ALEXANDRIA, Va. – A Philadelphia man pleaded guilty today to his role in a gas pump skimming fraud scheme in Northern Virginia and elsewhere that resulted in the theft of thousands of credit and debit cards and a loss to financial institutions and the U.S. Postal Service of nearly $500,000 in actual losses and at least $3.5 million in intended losses.
According to court documents, Timurbek Khasanov, 38, participated in a scheme that involved at least six other individuals. The scheme was carried out by attaching electronic devices known as “skimmers” to gas pump payment systems – which collected the information captured when unwitting customers swiped their payment cards at the compromised gas pumps – and then encoding the stolen card numbers onto physical payment cards. Thereafter, the encoded physical cards were used throughout Northern Virginia and elsewhere to make fraudulent ATM withdrawals and U.S. Postal Service money order purchases. Court documents show that between May and August 2017, Khasanov used these encoded physical cards to make at least $5,100 in unauthorized cash withdrawals from ATMs and to purchase at least $6,200 in U.S. Postal Service money orders.
Khasanov pleaded guilty to bank fraud and wire fraud, each of which carry maximum terms of imprisonment of 30 years, as well as aggravated identity theft, which carries a mandatory term of imprisonment of 2 years. Khasanov is scheduled to be sentenced on September 6. Actual sentences for federal crimes are typically less than the maximum penalties, and a federal district court judge will determine any sentence after taking into account the U.S. Sentencing Guidelines and other statutory factors.
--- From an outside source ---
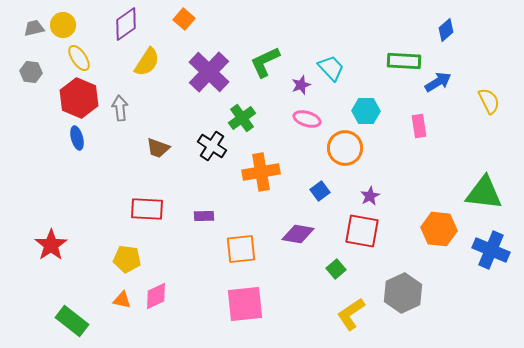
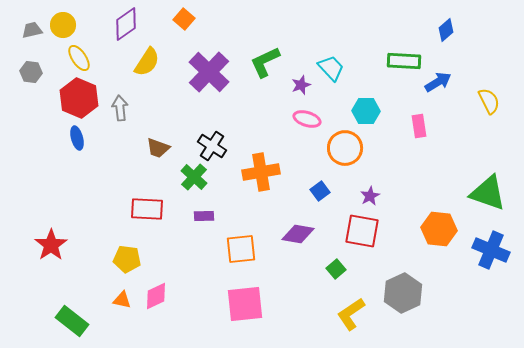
gray trapezoid at (34, 28): moved 2 px left, 2 px down
green cross at (242, 118): moved 48 px left, 59 px down; rotated 12 degrees counterclockwise
green triangle at (484, 193): moved 4 px right; rotated 12 degrees clockwise
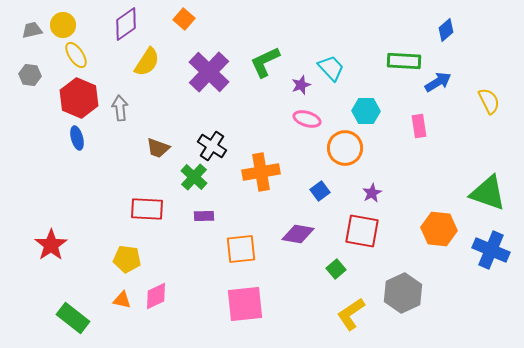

G. Zachary Terwilliger, U.S. Attorney for the Eastern District of Virginia, Raymond Villanueva, Special Agent in Charge of U.S. Immigration and Customs Enforcement’s (ICE) Homeland Security Investigations (HSI) Washington, D.C., Matthew J. DeSarno, Special Agent in Charge, Criminal Division, FBI Washington Field Office, Peter R. Rendina, Inspector in Charge of the Washington Division of the U.S. Postal Inspection Service, and Colonel Edwin C. Roessler Jr., Fairfax County Chief of Police, made the announcement after U.S. District Judge Liam O’Grady accepted the plea. Assistant U.S. Attorneys Alexander P. Berrang and Kellen S. Dwyer are prosecuting the case.